Autor Wiadomość
Sty$
PostWysłany: Śro 19:01, 06 Gru 2006

Jeszcze kiedyś mi sie znowu Grześ śnił, ale nie pamietam w jakich okoicznosciach... Ale wiem ze jeszcze kiedys xD
Sty$
PostWysłany: Nie 17:57, 12 Lis 2006

Hehe, nieźle:D
Czasami sny róznych ludzi potrafią mnie powalić na obie łopatki... I wiaderko, o! xD
Agaciaa
PostWysłany: Nie 14:37, 12 Lis 2006

Heh. No rzeczywiście miałaś porąbany sen Wink
Aga
PostWysłany: Nie 14:31, 12 Lis 2006

Wiecie co mi się dzisiaj śnilo?<12.11.06>

Że ja pracowałam w banku i przyszedł jakiś chłopak i powiedział do mnie
- Wyjdziesz za mnie
A ja na to
- Tak oczywiście Piotrusiu
Potem coś się stało i niby minęły już 4 lata
No i ja urodziłam bliźniaków Michałka i Mateusza tak się nazywali no i ja nie miałam, z kim zostawić dzieci i przyprowadziłam je do pracy po 1 godzinie zorientowałam się, że dzieci nie ma parze idzie w mojom stronę szef bardzo czymś wkurzony i mówi do mnie, że ja wychowałam bandytów a ja, o co chodzi i się obudziłam

. Jakiś głupi ten sen, ale nie dowiedziałam się, dlaczego moi synowie to bandyci Smile :0
Sty$
PostWysłany: Pią 15:08, 10 Lis 2006

Też mi się kiedyś śniło, ze lecialam. Tyle że w terenie, nad parkiem... To dopiero było wrażenie... I też wtedy miałam z 7 lat Very Happy
Meg :)
PostWysłany: Pią 14:59, 10 Lis 2006

I pomyśleć że ja Ci tyle razy mówiłam to samo o Zawadzie ... Haha Very Happy

Z resztą ja Jack'a nie kocham tylko On mi si baaaaaardzo podoba i uwielbiam postać przez Niego graną. O. Very Happy

A mi się kiedyś śniło (miałam wtedy może z 7 lat) że siedzę sobie u mnie w domu w dużym pokoju. Był rozstawiony stół, dookoła siedzieli ludzie. No wiecie, taka posiadówa imieninowa Very Happy Siedziałam sobie na fotelu, pomyślałam tak moocno mocno że chciałabym latać. I wtedu oderwałam się od fotela i z rękami wyciągniętymi przed siebie latałam po całym pokoju ^^ A pamiętam że kilka razy o mało co nie spadłam, ale zawsze w powietrzu utrzymywała mnie pozytywna myśl, że zdołam polecieć dalej, że mi się uda.
Kurka, to sen z przesłaniem ... !! Wink

Ale mówię Wam, nawet jak to wspominam - czułam, jakbym normalnie latała, to uczucie jest niesamowite. Genialna sprawa te nasze sny Wink
Sty$
PostWysłany: Pią 14:54, 10 Lis 2006

No ale widzisz!! Jack jest postacią fikcyjną aa Grześ istnieje naprawdę... I to jak blisko...

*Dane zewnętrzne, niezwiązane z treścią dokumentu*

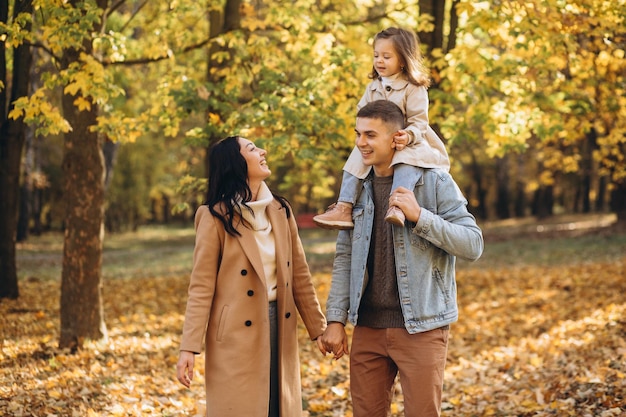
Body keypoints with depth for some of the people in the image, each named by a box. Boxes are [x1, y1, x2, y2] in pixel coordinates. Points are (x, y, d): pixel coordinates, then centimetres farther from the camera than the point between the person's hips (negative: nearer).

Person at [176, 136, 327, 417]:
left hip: (279, 327, 5)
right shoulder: (216, 216, -9)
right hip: (236, 335, -5)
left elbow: (299, 273, 12)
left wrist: (318, 327, 10)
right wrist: (189, 347, -16)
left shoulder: (280, 210, 8)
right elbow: (201, 286, -10)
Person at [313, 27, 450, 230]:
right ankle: (344, 208, -21)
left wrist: (408, 136, -37)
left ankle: (398, 207, -57)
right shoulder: (373, 87, 12)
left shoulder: (414, 89, -7)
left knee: (404, 159, -38)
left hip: (409, 144, -6)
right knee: (356, 159, -17)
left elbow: (419, 122, -14)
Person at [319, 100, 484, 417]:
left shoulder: (435, 182, -5)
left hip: (421, 327, -4)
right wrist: (335, 320, 2)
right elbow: (344, 259, 9)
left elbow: (473, 244, -11)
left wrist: (420, 216, -22)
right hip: (368, 326, 4)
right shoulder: (358, 188, 8)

Aa mi się jeszcze kiedyś śniło (dla tych co wiedzą co to Kryminalni), ze byłam komisarzem Zawadą i wydawałam polecenia i oczywiscie jechałam Toyotą. do dziś pamiętam to uczucie kierowania samochodu, naprawdę Wink Very Happy
Meg :)
PostWysłany: Pią 13:22, 10 Lis 2006

Ahahaha Very Happy
Styś xD Ale sen xD

Ee mi tam by mógł się na przykład Jack'uś śnić . Że mnie niesie na rękach. Conajmniej ! xD Very Happy

Jak przyśni mi się coś ciekawego to opiszę Wink
Sty$
PostWysłany: Czw 6:37, 09 Lis 2006

Muszę założyć ten temat i kto go zamknie, złamie mi serce... !!

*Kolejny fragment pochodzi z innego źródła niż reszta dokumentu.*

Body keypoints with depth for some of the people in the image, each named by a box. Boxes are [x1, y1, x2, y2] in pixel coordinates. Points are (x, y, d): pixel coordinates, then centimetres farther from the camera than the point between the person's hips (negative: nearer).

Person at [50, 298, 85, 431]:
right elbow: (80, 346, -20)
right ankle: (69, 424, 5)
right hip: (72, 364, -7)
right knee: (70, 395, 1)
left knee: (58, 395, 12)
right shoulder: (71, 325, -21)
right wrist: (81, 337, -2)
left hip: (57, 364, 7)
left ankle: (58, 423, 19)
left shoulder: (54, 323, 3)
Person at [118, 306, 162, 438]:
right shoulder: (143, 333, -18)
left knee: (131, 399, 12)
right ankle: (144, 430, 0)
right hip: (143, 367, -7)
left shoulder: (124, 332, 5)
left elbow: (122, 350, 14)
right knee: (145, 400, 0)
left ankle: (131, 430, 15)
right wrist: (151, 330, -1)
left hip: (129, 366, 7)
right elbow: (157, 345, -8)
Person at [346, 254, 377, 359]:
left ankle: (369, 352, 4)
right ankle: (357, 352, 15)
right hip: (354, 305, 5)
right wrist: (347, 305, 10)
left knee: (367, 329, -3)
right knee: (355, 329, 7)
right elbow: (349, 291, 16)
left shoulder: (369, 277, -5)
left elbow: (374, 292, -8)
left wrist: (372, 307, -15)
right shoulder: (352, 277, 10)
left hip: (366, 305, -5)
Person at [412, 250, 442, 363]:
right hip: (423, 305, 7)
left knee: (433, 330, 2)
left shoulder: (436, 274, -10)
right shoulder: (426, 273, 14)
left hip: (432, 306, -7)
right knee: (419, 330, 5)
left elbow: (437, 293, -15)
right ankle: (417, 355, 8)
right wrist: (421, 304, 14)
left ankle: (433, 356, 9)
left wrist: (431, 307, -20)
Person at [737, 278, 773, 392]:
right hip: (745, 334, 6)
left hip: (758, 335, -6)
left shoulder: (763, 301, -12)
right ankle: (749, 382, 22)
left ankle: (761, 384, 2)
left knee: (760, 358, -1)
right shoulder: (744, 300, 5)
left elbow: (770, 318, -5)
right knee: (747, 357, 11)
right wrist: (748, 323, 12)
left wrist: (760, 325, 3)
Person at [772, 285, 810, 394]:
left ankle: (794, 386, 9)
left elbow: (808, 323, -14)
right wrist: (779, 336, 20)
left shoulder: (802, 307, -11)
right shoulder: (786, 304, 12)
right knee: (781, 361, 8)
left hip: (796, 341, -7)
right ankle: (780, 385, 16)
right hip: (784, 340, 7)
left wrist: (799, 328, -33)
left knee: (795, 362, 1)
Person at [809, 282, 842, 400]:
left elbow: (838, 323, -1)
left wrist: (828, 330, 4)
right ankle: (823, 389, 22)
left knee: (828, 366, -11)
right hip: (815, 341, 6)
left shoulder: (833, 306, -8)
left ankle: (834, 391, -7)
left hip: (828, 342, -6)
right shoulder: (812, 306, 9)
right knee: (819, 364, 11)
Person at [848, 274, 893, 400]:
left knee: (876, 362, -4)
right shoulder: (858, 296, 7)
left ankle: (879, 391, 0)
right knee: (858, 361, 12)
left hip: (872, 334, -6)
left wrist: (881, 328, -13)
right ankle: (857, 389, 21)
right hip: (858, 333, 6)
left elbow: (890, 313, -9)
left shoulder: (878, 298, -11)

Dzisiaj śnił mi się najpiękniejszy sen w moim życiu...!! Opowiem go :

Działo się w dżunglii a potem w jakimś mieście. Byłam ja, Ana Lucia i Libby. Szłysmy gdzieś, a potem ktoś zabił Anę Lucię i Libby (prawdopodobnie Michael, ale nie widzialam:P)a zza krzaków wyłonił sie Grzesiek. Za Grześkiem już nie byłą dzungla tylko miasto. I było tam mnóstwo ludzi. Grzesiek wziął mnie na ręce i zaczął ze mną tanczyć trzymając mnie cały czas na rękach. Koniec. !!!!!!!!!!!!!!!!!!!!!!!!!!!!!!!!!!!!! PIEEEKNY SEN PRAWDAAA!!!!????!?!?!?!?!?!?!?!?!?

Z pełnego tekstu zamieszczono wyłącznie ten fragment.